» **TEXT PASSAGE**

++++++

Why the FED Should Be Already Cutting



The Fed held its benchmark Federal-Funds rate steady yesterday at 5.25% – 5.5%, leaving the possibility of cuts in the future. Jerome Powell repeated his “Data Dependent” mantra. “Persuasive evidence” that higher interest rates were no longer necessary to bring down inflation is what the FOMC wants, and today I want to share a few pieces of that evidence.

Our starting point is the shelter component of the Consumer Price Index. At about 40%, Shelter is the largest portion of the CPI. As the Bureau of Labor Statistics (BLS) explains:

“The data used as inputs in the construction of the index for shelter, as well as the indexes for rent and OER, are collected in two surveys. The Consumer Expenditure (CE) Survey asks households the share of their budget which goes towards different categories of goods and services, and is subsequently used by the CPI program to create weights for index estimation. The Housing Survey collects price observations of rental housing units across the United States.”

Here is the BLS table showing the weighting:

Let’s hold the problems with survey data for another post, and instead zoom in on actual measures of rents.

As our chart (top) shows, the CPI model that measures rent year over year appears to lag other real-time measures by 18 months. The Apartment Rent Index peaked in November 2021 at ~17% year over year; as of April 2024 its down -0.8% year over year. The Zillow Observed Rent Index, with a different mix of rental apartments and houses, peaked around March 2022 at about 15%; it is now at about +3.8% year over year.

BLS measures of Shelter peaked much later, around May 2023 — a lag of 14-18 months. There are several technical reasons why OER lags so much in the BLS measure of shelter inflation — some of the lag is in how the BLS data is collected and assembled, but hold that aside for a moment. I want to focus on a very important aspect that makes the BLS measure of shelter inflation data so different from the observed rents like the Apartment Index and Zillow.

In a word, Renewals.

Almost two-thirds of all existing leases for apartments or house rentals get renewed. Nearly all of these renewals were signed one or two years ago. Leases are contracts, and they lay out the specific terms for renewals within the document.

What rates do you think landlords built into their lease renewals 12-24 months ago when they were drafting and negotiating those 2022 and ’23 leases? They obviously reflected the inflation rates then — which were peaking.

What do contracts negotiated and executed two years ago have to do with the rate of inflation today? You might assume “nothing,” but as we see in the BLS data, it has an outsized impact. It is very visible in BLS’ New Tenant Rent Index — that data, unlike OER, does not include renewals.

No surprise, it too peaked in 2022, and is now at +0.42% year over year:


Back out shelter, which is overweighted by renewals, and the CPI is at 2.3%:


Where the rubber meets the road is in mortgage rates: 61% of all homeowners have a mortgage; of those homeowners with mortgages, 78.7% have rates at or below 5%. Consider also 59.4% are at or below 4%. It should be well understood by now that these rates have become golden handcuffs, locking people in place who might want to move (trade up, new location, etc.).

++++++

» **Data extracted from a collection**
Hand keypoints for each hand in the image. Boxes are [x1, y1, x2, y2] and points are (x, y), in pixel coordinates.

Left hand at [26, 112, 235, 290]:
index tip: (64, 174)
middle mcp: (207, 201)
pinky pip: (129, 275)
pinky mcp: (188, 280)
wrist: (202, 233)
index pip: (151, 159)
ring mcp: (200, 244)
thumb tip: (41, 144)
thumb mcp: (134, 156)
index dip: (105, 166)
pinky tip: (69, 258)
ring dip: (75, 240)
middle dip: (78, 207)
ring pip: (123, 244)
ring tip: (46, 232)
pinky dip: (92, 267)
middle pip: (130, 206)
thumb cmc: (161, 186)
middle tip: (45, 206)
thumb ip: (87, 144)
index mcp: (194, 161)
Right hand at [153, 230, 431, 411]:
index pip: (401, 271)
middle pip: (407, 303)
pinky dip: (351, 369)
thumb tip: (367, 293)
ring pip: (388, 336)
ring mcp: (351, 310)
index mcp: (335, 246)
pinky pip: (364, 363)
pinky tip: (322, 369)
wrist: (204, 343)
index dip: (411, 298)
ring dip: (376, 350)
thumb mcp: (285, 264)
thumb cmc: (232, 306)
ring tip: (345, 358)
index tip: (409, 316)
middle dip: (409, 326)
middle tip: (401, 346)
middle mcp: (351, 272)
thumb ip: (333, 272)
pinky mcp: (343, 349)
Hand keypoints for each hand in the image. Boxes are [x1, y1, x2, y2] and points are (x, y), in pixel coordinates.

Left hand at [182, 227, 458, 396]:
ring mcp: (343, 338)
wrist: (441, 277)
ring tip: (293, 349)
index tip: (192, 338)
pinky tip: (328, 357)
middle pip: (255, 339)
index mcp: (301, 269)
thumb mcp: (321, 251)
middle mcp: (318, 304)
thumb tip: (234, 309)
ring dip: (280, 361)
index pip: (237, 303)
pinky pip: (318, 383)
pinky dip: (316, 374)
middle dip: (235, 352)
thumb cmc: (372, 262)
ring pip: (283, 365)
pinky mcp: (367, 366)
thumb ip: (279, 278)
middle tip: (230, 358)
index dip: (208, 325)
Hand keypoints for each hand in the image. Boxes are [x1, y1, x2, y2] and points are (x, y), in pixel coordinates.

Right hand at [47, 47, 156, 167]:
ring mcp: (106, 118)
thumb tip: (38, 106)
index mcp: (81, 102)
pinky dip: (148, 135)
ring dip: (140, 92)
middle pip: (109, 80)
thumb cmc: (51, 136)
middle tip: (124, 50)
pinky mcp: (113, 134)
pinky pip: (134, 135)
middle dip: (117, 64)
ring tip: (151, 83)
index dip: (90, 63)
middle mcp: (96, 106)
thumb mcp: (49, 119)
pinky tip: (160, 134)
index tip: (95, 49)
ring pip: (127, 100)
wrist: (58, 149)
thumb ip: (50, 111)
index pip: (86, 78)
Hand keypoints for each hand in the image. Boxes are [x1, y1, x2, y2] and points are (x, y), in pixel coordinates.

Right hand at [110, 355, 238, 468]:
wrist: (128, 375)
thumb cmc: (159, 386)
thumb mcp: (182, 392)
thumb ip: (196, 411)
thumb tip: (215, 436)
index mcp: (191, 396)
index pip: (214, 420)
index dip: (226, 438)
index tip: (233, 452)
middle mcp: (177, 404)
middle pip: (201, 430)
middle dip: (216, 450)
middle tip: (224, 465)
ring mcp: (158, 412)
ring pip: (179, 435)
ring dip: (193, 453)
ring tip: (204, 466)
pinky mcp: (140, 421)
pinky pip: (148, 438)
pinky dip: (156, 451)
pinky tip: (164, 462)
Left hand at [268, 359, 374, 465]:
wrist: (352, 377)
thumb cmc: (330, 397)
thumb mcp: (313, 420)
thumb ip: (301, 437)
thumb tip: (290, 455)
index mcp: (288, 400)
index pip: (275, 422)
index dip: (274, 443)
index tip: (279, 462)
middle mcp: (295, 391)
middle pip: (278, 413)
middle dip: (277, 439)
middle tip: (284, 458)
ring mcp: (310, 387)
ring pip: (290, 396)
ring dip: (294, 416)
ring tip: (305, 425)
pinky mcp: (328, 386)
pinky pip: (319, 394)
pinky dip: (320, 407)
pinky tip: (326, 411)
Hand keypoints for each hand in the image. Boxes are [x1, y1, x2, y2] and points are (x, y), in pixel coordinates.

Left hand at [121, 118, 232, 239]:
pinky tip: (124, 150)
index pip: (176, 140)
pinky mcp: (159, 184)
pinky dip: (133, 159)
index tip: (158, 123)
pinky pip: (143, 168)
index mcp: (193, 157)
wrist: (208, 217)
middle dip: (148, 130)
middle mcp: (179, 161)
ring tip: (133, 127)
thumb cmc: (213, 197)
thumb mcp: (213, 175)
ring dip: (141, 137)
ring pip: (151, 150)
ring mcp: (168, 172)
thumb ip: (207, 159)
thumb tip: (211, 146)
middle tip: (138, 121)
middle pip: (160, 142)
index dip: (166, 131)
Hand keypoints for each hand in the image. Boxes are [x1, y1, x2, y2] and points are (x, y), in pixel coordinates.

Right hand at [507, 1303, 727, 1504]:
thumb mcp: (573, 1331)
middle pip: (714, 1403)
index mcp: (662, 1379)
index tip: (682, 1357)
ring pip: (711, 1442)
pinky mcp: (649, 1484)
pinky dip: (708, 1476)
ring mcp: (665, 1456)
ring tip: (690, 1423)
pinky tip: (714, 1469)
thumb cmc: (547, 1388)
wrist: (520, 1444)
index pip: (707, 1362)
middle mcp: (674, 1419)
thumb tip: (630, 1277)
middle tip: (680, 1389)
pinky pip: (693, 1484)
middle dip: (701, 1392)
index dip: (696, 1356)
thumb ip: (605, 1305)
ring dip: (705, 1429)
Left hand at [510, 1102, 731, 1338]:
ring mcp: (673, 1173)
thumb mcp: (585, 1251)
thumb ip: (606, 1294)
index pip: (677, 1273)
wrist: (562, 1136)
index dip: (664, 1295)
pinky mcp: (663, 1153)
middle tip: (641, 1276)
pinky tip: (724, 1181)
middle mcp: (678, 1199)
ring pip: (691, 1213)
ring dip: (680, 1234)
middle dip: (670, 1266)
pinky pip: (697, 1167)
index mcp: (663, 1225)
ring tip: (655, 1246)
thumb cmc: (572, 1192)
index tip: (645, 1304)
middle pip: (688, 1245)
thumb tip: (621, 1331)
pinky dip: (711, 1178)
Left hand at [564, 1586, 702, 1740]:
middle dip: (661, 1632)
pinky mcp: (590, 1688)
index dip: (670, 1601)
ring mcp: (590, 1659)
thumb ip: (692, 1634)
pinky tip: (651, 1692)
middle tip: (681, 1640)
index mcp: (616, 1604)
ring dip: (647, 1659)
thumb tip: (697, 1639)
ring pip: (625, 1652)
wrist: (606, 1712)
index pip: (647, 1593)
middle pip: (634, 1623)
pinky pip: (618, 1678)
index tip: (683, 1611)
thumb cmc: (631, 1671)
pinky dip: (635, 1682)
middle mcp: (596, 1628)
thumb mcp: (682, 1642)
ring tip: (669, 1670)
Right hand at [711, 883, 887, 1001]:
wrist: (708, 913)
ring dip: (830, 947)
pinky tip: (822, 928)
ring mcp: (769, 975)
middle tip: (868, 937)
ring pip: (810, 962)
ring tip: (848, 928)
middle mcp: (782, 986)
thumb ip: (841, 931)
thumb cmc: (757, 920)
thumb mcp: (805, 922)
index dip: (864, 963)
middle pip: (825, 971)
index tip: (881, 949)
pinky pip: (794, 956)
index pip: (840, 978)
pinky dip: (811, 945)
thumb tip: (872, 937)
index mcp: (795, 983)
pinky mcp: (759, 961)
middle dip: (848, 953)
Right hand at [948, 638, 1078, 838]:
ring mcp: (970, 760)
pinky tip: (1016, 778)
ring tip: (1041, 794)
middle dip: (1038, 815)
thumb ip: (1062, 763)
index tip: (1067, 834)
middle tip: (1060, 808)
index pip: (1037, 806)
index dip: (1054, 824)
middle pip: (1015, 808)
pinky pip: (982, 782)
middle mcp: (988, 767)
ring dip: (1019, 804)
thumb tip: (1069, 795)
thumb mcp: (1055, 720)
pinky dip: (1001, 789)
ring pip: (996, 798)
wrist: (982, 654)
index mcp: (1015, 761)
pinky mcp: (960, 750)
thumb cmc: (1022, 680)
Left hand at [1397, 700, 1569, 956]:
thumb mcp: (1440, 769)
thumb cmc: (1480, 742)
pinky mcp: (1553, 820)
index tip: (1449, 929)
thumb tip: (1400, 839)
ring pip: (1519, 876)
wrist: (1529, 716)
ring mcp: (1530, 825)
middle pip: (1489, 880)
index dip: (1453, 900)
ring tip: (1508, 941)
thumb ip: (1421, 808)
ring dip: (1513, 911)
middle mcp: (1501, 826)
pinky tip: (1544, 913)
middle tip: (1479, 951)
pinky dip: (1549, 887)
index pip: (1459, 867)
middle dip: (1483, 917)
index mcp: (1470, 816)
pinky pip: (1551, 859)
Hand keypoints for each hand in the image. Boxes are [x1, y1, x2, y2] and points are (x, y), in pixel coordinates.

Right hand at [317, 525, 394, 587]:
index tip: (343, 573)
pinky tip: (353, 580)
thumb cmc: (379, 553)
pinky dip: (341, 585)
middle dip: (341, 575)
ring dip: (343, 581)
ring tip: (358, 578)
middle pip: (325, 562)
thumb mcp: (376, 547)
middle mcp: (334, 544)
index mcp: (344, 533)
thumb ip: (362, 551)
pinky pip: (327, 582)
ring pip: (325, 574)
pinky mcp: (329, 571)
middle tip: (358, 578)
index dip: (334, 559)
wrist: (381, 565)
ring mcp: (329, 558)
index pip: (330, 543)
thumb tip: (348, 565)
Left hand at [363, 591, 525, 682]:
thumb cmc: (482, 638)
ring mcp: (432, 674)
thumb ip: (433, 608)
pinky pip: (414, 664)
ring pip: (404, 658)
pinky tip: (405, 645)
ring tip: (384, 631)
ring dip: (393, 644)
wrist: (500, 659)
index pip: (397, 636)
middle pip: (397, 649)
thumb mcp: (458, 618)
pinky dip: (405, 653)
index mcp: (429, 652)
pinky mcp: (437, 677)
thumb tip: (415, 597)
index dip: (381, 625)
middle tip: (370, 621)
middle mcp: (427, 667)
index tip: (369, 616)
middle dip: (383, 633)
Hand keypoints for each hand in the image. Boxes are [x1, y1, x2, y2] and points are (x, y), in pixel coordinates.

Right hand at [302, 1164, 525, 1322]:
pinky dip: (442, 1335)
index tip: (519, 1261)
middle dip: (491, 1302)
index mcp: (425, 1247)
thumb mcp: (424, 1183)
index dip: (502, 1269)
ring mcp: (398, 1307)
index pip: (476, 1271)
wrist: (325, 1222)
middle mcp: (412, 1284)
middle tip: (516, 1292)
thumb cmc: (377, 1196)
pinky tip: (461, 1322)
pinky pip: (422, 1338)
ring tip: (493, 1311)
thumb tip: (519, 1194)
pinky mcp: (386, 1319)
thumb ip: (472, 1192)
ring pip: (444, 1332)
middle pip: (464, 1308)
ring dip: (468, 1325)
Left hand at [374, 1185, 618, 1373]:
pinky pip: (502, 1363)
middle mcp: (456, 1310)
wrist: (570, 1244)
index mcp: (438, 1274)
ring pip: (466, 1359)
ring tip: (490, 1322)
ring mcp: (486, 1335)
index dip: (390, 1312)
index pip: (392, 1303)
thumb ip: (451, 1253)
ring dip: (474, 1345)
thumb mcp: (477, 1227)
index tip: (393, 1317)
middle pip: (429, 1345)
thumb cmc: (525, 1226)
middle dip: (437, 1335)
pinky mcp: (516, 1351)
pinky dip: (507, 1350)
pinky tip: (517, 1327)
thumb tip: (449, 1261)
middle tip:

++++++

Decide whether each statement below agrees with the text on Fed rate cuts, answering yes or no and quoting the words of the text that settle it. 1. The Fed kept its benchmark rate at 5.25% – 5.5%. 2. The Zillow Observed Rent Index peaked in November 2021. 3. Shelter makes up about 40% of the CPI.

1. Yes: "The Fed held its benchmark Federal-Funds rate steady yesterday at 5.25% – 5.5%"
2. No: "peaked around March 2022 at about 15%"
3. Yes: "At about 40%, Shelter is the largest portion of the CPI."